_EXERCISE REQUIREMENTS:_ Collect all lines from the listing that include the string "right".
---------------
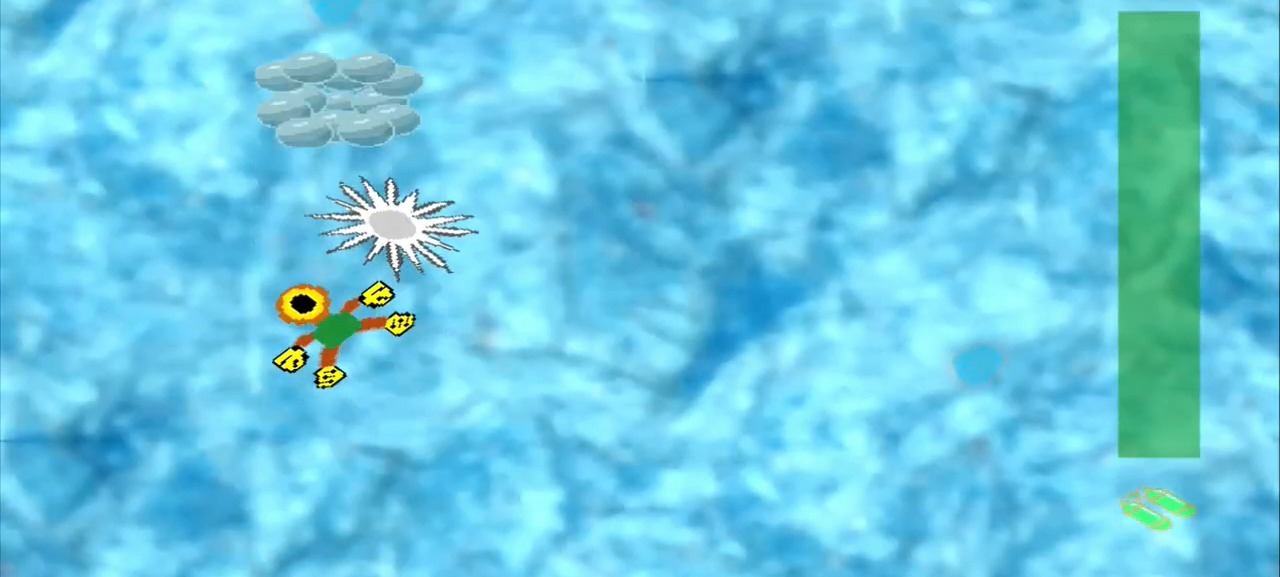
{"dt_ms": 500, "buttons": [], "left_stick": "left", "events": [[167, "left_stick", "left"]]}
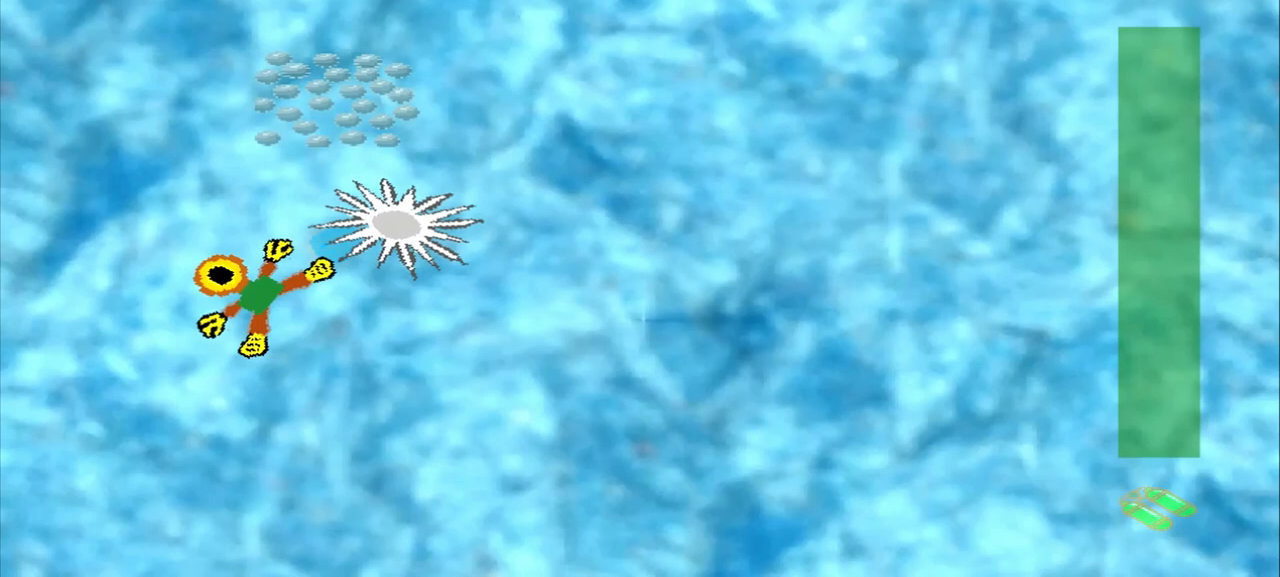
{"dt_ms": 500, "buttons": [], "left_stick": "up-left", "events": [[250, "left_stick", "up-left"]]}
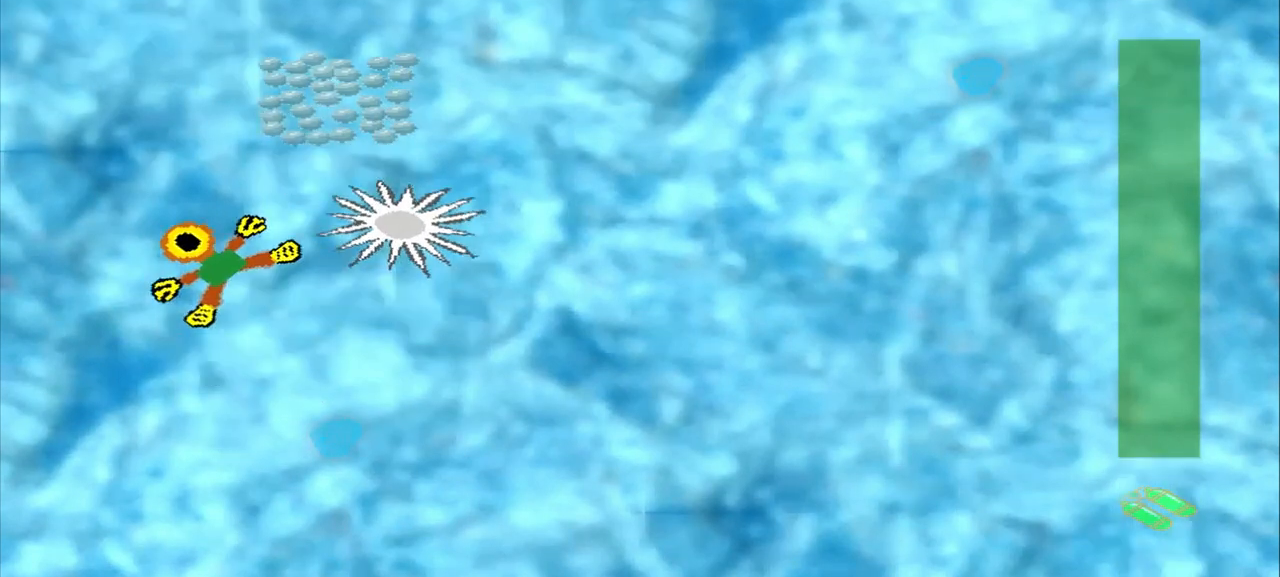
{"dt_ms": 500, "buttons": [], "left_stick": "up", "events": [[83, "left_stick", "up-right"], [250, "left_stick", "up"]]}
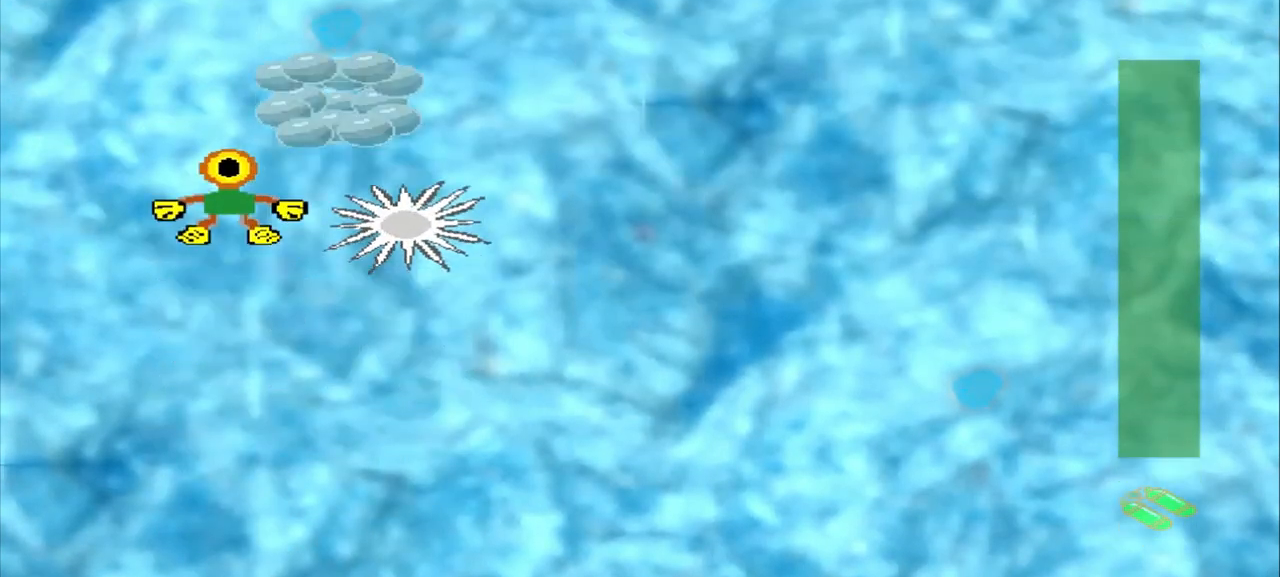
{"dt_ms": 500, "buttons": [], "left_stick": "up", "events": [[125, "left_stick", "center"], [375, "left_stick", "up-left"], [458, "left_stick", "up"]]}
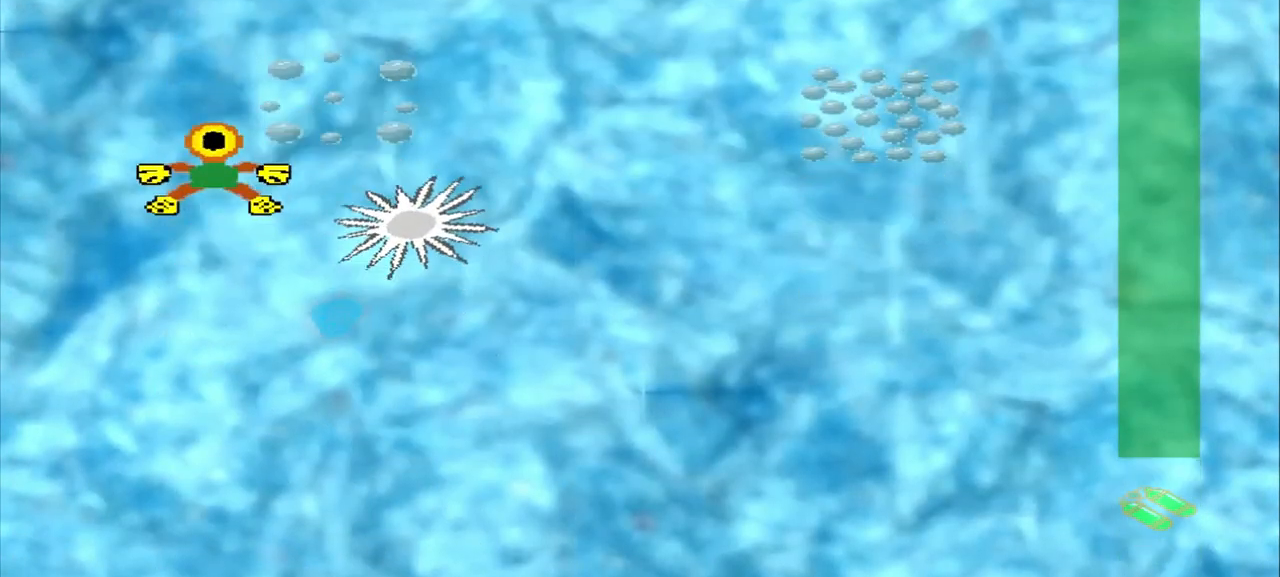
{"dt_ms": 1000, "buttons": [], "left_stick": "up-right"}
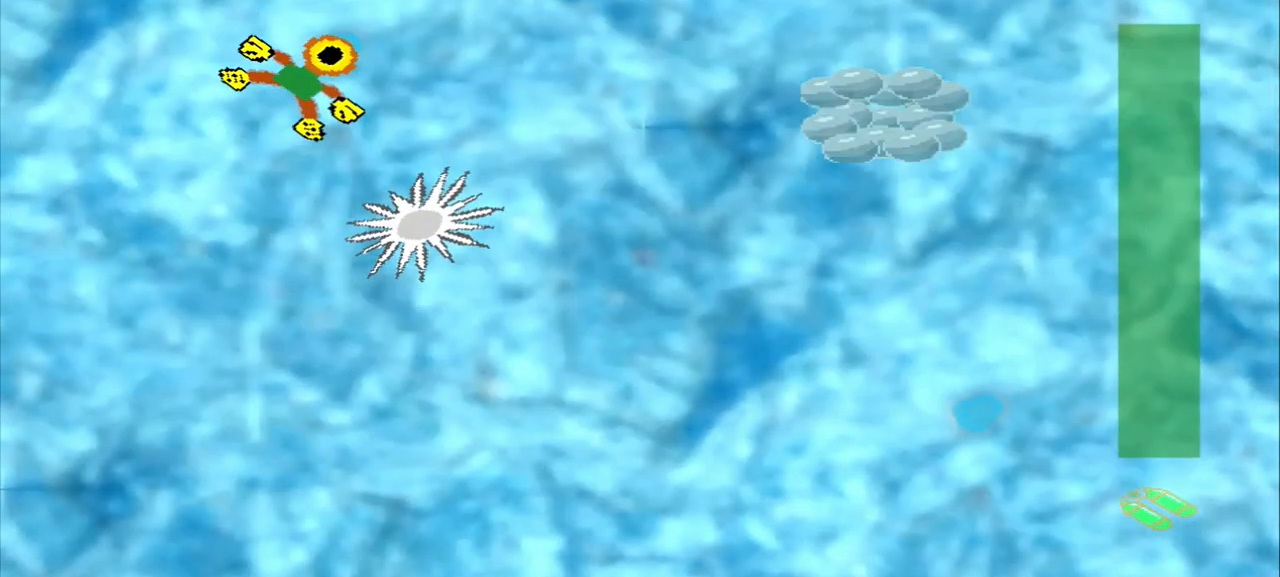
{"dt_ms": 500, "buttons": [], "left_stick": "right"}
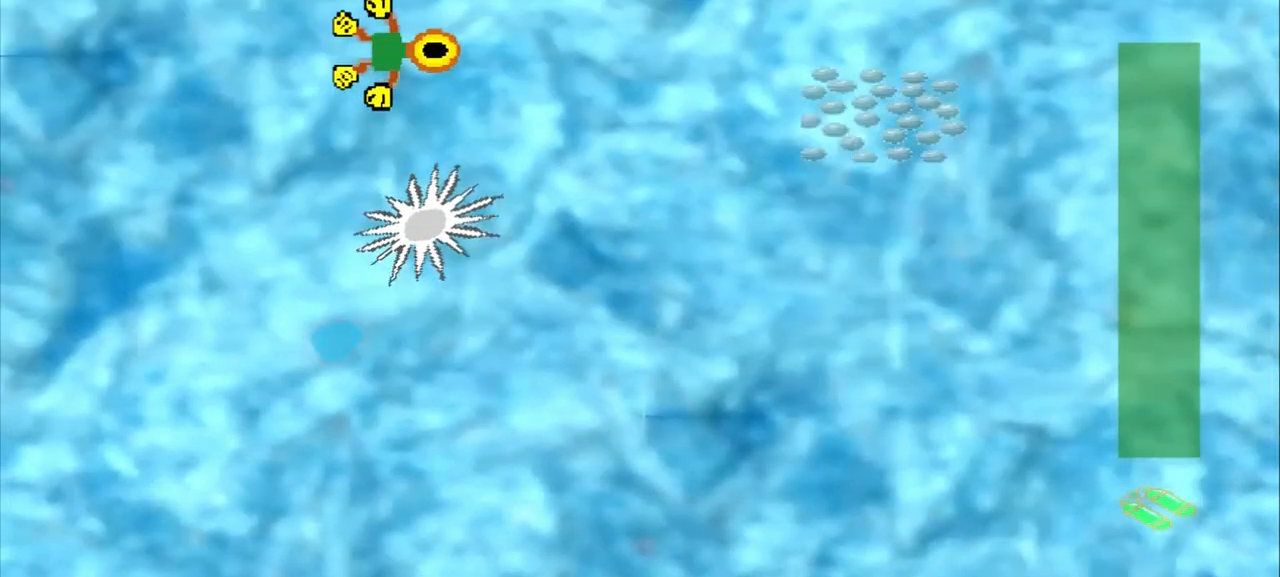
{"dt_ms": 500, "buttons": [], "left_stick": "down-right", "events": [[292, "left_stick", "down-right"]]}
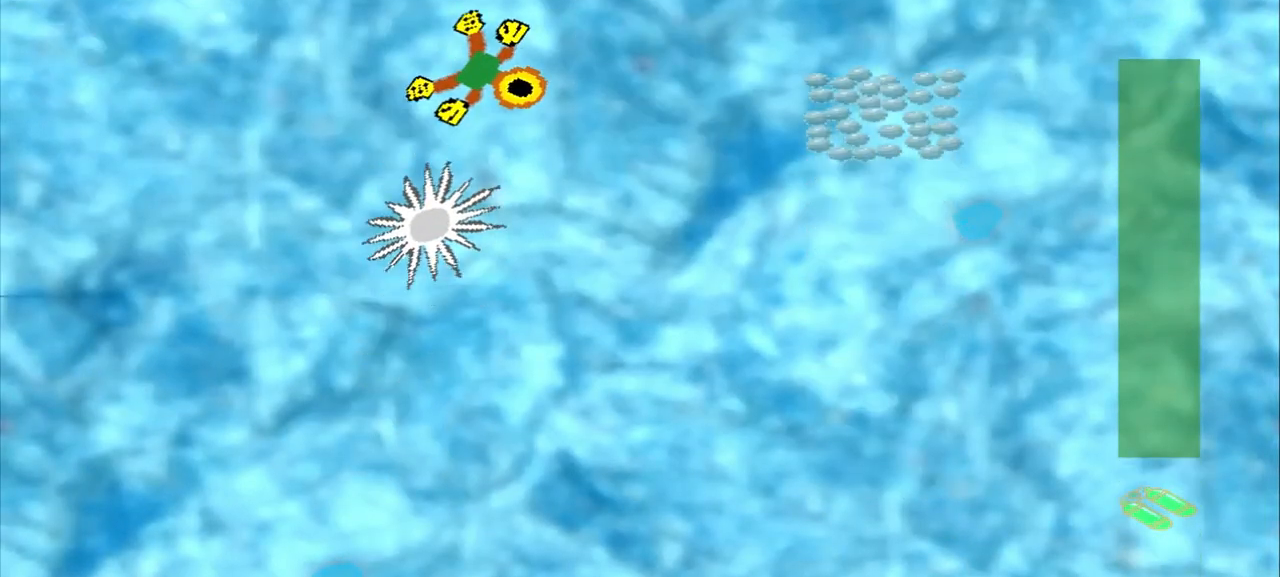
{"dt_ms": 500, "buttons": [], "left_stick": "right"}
---------------
_PROBLEM SOLUTION:_
{"dt_ms": 500, "buttons": [], "left_stick": "up", "events": [[83, "left_stick", "up-right"], [250, "left_stick", "up"]]}
{"dt_ms": 1000, "buttons": [], "left_stick": "up-right"}
{"dt_ms": 500, "buttons": [], "left_stick": "right"}
{"dt_ms": 500, "buttons": [], "left_stick": "down-right", "events": [[292, "left_stick", "down-right"]]}
{"dt_ms": 500, "buttons": [], "left_stick": "right"}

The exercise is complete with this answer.